Page 49, chapitre II vous écrivez « Sans aucune distinction d’appartenance raciale (…).» Pourtant, c’est bien de cela dont il est question ?
Ce que j’ai voulu dire c’est que Nous, communauté afro-carribéenne, sommes la communauté qui n’a porté d’injustices contre aucune autre nation. Personne ne peut dire qu’un jour les Noirs se sont levés pour terroriser une autre communauté. Nous avons subi et supporté, des tribus entières ont été décimées et nous sommes toujours là. C’est à nous aujourd’hui d’être à l’avant-garde de la justice dans le monde. Pour moi il faut que chaque enfant du continent africain, où qu’il soit sur la surface de la terre, ait conscience qu’il porte l’une des plus grandes missions jamais confiée à aucun peuple.
L’expérience d’être Noir
Comment est venu l’engagement militant ?
En avril 2000, j’ai 19 ans, nous sommes un groupe de cinq amis et l’un d’entre nous meurt brutalement d’une crise cardiaque. C’est ce qui a été mon déclic, je me suis rendu compte qu’il y avait une fin à notre vie. A partir de là, une réflexion s’est mise en place, des questions existentielles se sont imposées à moi. Automatiquement, je me suis questionné sur mon identité, ma place dans cette société, la communauté à laquelle j’appartiens et qui en bave à mort.
Il paraît que vous avez fait « l’expérience d’être Noir » en arrivant à l’école ?
Oui. En dehors de cela, il y avait quand même les propos racistes mais, on savait les affronter. Le plus souvent on était entre nous, entre enfants de la diaspora, on vivait ensemble, on mangeait ensemble, on se disputait. C’est vraiment en approchant du Bac et du milieu professionnel que cette violence s’abat sur nous parce qu’on est directement confronté au monde des adultes. C’est carrément un état d’esprit. Il y a toute une philosophie, réfléchie, ancrée dans le système. Je me suis rendu compte très tôt dans le militantisme que le racisme n’était pas populaire mais institutionnel. Je suis du Sénégal et de la Mauritanie, j’avais ces clash avec des antillais, des congolais mais c’était entre nous pour rire. Là c’est violent !
L’importance de connaître son histoire
Lorsque vous avez quitté l’école, vous aviez déjà cette conscience de ce qui se passait ?

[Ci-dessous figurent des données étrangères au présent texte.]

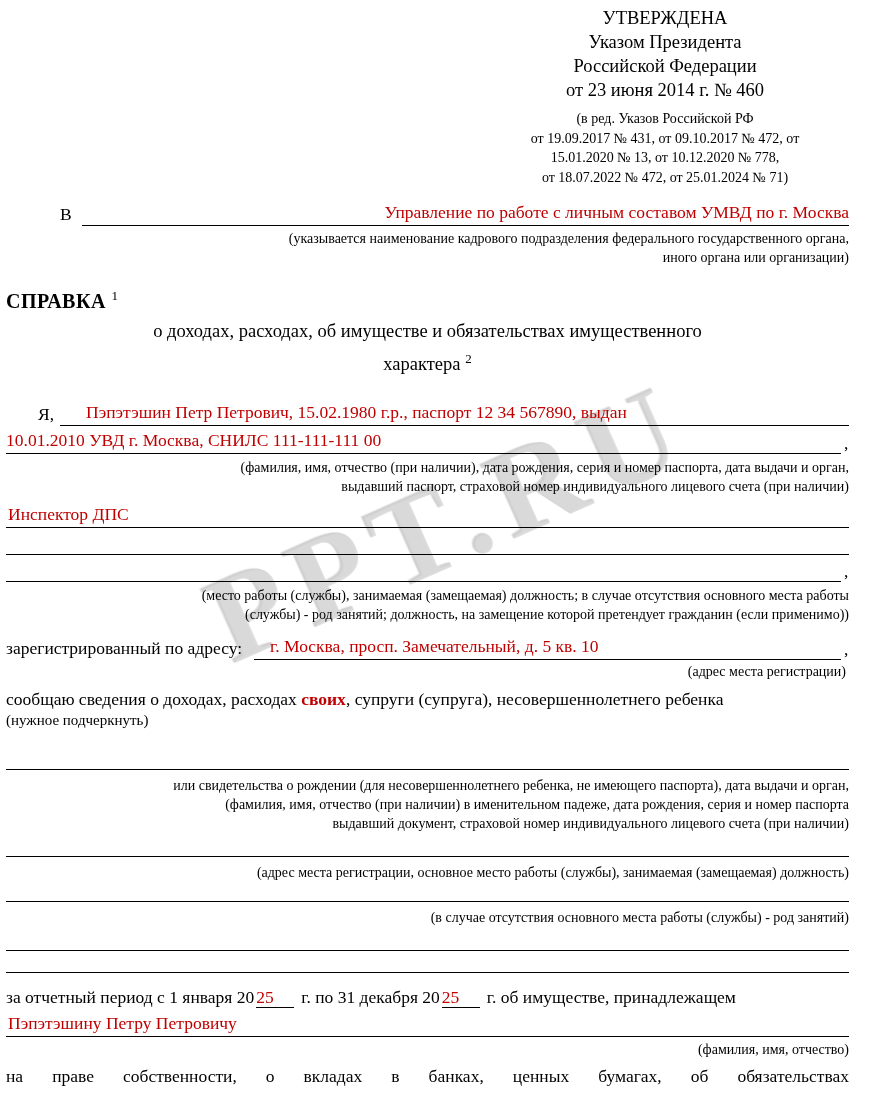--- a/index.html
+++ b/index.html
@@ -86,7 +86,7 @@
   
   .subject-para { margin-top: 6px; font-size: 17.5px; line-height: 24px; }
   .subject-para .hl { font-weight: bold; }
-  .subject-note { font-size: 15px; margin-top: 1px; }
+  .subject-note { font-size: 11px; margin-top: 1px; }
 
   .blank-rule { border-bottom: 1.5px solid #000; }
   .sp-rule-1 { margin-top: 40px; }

Nous venions de créer notre structure, après le décès de notre ami. La BGA, Braves Garçons d’Afrique est un nom qu’on a repris du film Les princes de la ville dans laquelle la BGA était la Black Guerilla Army. On a voulu transformer ça en positif. Seize membres de la communauté afro-carribéenne d’Afrique et des Antilles parce que ça nous mettait tous d’accord, étant donné les antillais viennent d’Afrique. Où que nous allions, notre couleur de peau nous suit, notre héritage aussi donc il ne sert à rien d’être plus royaliste que le roi. On est des africains, on vit en France et on se battra ici pour plus de justice.
Quelles étaient les activités de la BGA ?
On organisait des soirées pour gagner de l’argent et payer les intervenants pour des conférences. Nous portions des t-shirts avec notre logo : une tête de garçon noir coiffé d’une afro avec un peigne dedans. En 2002, on part en petit groupe à Dakar (Sénégal), au retour nous organisons un gros chantier culturel. En 2004 on s’envole pour Bamako (Mali), en 2006 pour les Etats-Unis. Nous étions vraiment dans la recherche de notre histoire, de nos racines et la rencontre de notre communauté à travers le monde.
L’importance des modèles
Les émeutes de 2005 sont le catalyseur qui a concrétisé et politisé votre combat. Comment avez-vous vécu ces événements ?
En 2005 nous étions beaucoup à ne pas être d’accord avec le fait de brûler des voitures. Je ne connais pas grand monde qui se vante aujourd’hui d’avoir agi comme ça. Pourtant, il fallait montrer cette rage, ce désespoir et si cela pouvait être un moyen d’attirer les caméras pour parler de ce mal-être, il fallait le tenter. L’Etat a dit que les gens qui se révoltaient n’aimaient pas la France alors qu’ils ont supporté pendant des années cette misère sociale en silence. C’est un appel fort que l’on doit comprendre mais ne pas légitimer. Je ne brûle pas de voiture pourtant je suis constamment dans la rébellion. J’ai transformé ma colère en action.
Avec ce constat que rien n’a vraiment changé, que pouvez-vous dire à la jeunesse afin qu’elle ait confiance en l’avenir ?
Il y a une différence parce que maintenant nous faisons ce travail nous-mêmes, nous sommes devenus les cadres du milieu associatif. Notre génération n’a pas eu de modèles qui lui ressemblaient pour se construire. Pour les jeunes, en 2005 c’était trop brûlant pour pouvoir les canaliser d’un seul coup. Il fallait un travail de plusieurs années, construire une identité locale et que les jeunes puissent devenir des porteurs de projets. C’est ce qu’on favorise ici au centre Curial.
Ya-t-il toujours une notion éducative dans les activités que vous proposez ?
Toujours et ça ne se perdra jamais. Ici, j’aide des jeunes à monter leur équipe de basket en vue d’ouvrir un club. Nous organisons donc des projections sur l’histoire du basket, des joueurs les plus illustres et des films qui traitent du sport dans une autre dimension.
Un entrepreneur engagé
Parlez-nous des éditions Faces Cachées.
Je suis passé de BGA à près d’une dizaine d’associations. Je suis actuellement président LIDEE, un laboratoire d’initiatives durables, d’expérimentations et d’économie solidaire. Cette structure a été créée pour en aider d’autres à se développer. Les Editions Faces Cachées sont justement nées de ce labo. Nous avons rencontré Ouafa, une jeune femme dynamique qui avait ce projet. Nous lui avons proposé de le faire immédiatement. Lorsqu’il y a une bonne idée il ne faut pas attendre cent ans pour la concrétiser sinon ce n’est plus une bonne idée. Aujourd’hui, on a sept ou huit auteurs qu’on va publier dans les prochaines années.
Un autre livre en préparation ?
Oui. Mon prochain livre sera autobiographique avec des précisions sur nos actions avenir en France comme en Afrique sur la réduction des inégalités sociale. Je me définirai toujours comme un africain mais est-ce que je porterai des injustices contre un système politique comme ils l’ont fait sur le peuple noir ? Jamais de la vie.